*Exercise objective*
Once you find the line with "<source format=gbr>" in the data that follows, repeat it and every line after it exactly, through the line with "X0063667Y0040080D01*".

*Material shown*
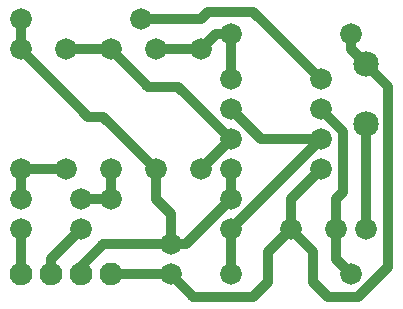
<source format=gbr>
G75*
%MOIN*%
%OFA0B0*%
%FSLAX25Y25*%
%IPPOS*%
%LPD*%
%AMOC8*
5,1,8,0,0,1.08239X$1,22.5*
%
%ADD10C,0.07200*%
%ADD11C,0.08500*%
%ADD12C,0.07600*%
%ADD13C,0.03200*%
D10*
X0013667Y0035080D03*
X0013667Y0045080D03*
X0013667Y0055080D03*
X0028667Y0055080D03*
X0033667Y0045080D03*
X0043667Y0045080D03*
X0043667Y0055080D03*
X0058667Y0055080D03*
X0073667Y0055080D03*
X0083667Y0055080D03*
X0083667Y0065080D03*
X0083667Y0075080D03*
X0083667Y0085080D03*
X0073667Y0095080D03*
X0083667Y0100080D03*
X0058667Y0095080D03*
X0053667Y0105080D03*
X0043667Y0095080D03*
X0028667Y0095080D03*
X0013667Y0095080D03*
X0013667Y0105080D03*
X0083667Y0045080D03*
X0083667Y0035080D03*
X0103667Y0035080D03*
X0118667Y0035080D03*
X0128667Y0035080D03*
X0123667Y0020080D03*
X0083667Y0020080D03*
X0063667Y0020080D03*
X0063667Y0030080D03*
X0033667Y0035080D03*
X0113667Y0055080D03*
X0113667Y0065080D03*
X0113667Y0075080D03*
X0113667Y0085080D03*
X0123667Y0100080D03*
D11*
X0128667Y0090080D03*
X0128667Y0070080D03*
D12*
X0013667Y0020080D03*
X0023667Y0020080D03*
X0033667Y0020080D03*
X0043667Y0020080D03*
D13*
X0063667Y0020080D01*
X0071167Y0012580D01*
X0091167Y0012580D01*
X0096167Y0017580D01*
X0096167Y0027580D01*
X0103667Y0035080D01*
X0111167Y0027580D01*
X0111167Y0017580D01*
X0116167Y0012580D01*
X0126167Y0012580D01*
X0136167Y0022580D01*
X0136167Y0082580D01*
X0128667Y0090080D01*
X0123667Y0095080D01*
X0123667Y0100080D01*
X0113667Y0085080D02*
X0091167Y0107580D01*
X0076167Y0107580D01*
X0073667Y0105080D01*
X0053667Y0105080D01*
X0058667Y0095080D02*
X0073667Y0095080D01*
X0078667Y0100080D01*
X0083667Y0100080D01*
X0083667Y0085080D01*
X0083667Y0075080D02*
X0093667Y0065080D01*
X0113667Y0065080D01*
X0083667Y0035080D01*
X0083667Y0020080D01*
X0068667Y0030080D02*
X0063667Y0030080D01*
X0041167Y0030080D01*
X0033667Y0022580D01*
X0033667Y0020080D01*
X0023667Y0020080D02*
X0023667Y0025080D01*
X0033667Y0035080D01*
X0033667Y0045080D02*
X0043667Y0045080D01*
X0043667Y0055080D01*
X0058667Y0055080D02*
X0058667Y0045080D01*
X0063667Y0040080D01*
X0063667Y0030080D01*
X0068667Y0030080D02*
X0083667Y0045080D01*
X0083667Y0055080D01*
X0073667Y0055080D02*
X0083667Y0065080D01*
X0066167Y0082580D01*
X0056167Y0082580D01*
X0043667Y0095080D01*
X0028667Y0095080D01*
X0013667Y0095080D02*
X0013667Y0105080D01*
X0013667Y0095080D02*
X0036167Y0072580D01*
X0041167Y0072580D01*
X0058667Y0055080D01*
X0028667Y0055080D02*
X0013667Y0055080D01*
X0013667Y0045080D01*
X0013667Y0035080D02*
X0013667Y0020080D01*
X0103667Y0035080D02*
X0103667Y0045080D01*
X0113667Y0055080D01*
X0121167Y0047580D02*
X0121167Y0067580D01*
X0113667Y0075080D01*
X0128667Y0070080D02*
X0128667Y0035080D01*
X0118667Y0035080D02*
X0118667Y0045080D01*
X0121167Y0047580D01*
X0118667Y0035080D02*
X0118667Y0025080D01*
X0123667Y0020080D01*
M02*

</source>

* * *

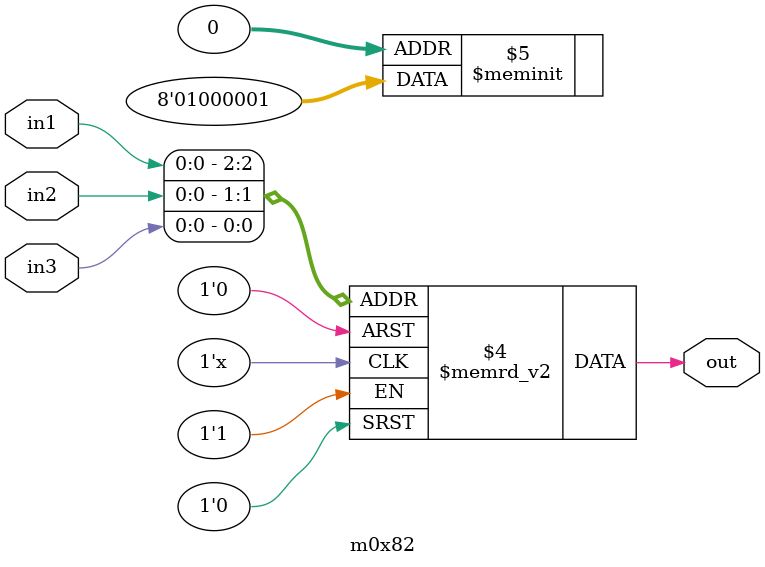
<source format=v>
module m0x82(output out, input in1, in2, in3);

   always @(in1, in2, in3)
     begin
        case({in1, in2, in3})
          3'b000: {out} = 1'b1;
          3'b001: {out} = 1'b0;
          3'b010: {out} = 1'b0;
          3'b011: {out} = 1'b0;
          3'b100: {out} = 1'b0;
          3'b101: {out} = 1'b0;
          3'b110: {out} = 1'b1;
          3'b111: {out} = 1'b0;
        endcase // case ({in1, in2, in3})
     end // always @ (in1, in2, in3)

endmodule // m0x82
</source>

--

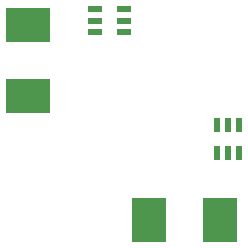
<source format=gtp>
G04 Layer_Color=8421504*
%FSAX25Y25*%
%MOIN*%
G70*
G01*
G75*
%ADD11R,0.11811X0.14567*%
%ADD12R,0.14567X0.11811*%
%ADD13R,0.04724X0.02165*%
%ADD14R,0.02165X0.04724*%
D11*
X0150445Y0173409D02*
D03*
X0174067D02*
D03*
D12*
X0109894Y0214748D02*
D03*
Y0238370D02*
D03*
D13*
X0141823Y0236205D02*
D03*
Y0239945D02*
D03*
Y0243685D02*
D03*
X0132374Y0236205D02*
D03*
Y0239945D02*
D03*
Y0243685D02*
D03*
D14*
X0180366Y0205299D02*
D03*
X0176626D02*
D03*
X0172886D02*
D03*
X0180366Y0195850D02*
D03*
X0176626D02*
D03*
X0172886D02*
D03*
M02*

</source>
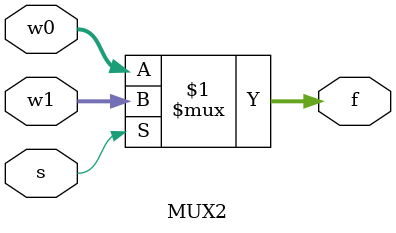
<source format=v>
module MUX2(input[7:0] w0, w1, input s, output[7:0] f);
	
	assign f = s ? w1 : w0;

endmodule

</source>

*Solution to this task*
<source format=gbr>
G75*
%MOIN*%
%OFA0B0*%
%FSLAX25Y25*%
%IPPOS*%
%LPD*%
%AMOC8*
5,1,8,0,0,1.08239X$1,22.5*
%
%ADD10C,0.07200*%
%ADD11C,0.08500*%
%ADD12C,0.07600*%
%ADD13C,0.03200*%
D10*
X0013667Y0035080D03*
X0013667Y0045080D03*
X0013667Y0055080D03*
X0028667Y0055080D03*
X0033667Y0045080D03*
X0043667Y0045080D03*
X0043667Y0055080D03*
X0058667Y0055080D03*
X0073667Y0055080D03*
X0083667Y0055080D03*
X0083667Y0065080D03*
X0083667Y0075080D03*
X0083667Y0085080D03*
X0073667Y0095080D03*
X0083667Y0100080D03*
X0058667Y0095080D03*
X0053667Y0105080D03*
X0043667Y0095080D03*
X0028667Y0095080D03*
X0013667Y0095080D03*
X0013667Y0105080D03*
X0083667Y0045080D03*
X0083667Y0035080D03*
X0103667Y0035080D03*
X0118667Y0035080D03*
X0128667Y0035080D03*
X0123667Y0020080D03*
X0083667Y0020080D03*
X0063667Y0020080D03*
X0063667Y0030080D03*
X0033667Y0035080D03*
X0113667Y0055080D03*
X0113667Y0065080D03*
X0113667Y0075080D03*
X0113667Y0085080D03*
X0123667Y0100080D03*
D11*
X0128667Y0090080D03*
X0128667Y0070080D03*
D12*
X0013667Y0020080D03*
X0023667Y0020080D03*
X0033667Y0020080D03*
X0043667Y0020080D03*
D13*
X0063667Y0020080D01*
X0071167Y0012580D01*
X0091167Y0012580D01*
X0096167Y0017580D01*
X0096167Y0027580D01*
X0103667Y0035080D01*
X0111167Y0027580D01*
X0111167Y0017580D01*
X0116167Y0012580D01*
X0126167Y0012580D01*
X0136167Y0022580D01*
X0136167Y0082580D01*
X0128667Y0090080D01*
X0123667Y0095080D01*
X0123667Y0100080D01*
X0113667Y0085080D02*
X0091167Y0107580D01*
X0076167Y0107580D01*
X0073667Y0105080D01*
X0053667Y0105080D01*
X0058667Y0095080D02*
X0073667Y0095080D01*
X0078667Y0100080D01*
X0083667Y0100080D01*
X0083667Y0085080D01*
X0083667Y0075080D02*
X0093667Y0065080D01*
X0113667Y0065080D01*
X0083667Y0035080D01*
X0083667Y0020080D01*
X0068667Y0030080D02*
X0063667Y0030080D01*
X0041167Y0030080D01*
X0033667Y0022580D01*
X0033667Y0020080D01*
X0023667Y0020080D02*
X0023667Y0025080D01*
X0033667Y0035080D01*
X0033667Y0045080D02*
X0043667Y0045080D01*
X0043667Y0055080D01*
X0058667Y0055080D02*
X0058667Y0045080D01*
X0063667Y0040080D01*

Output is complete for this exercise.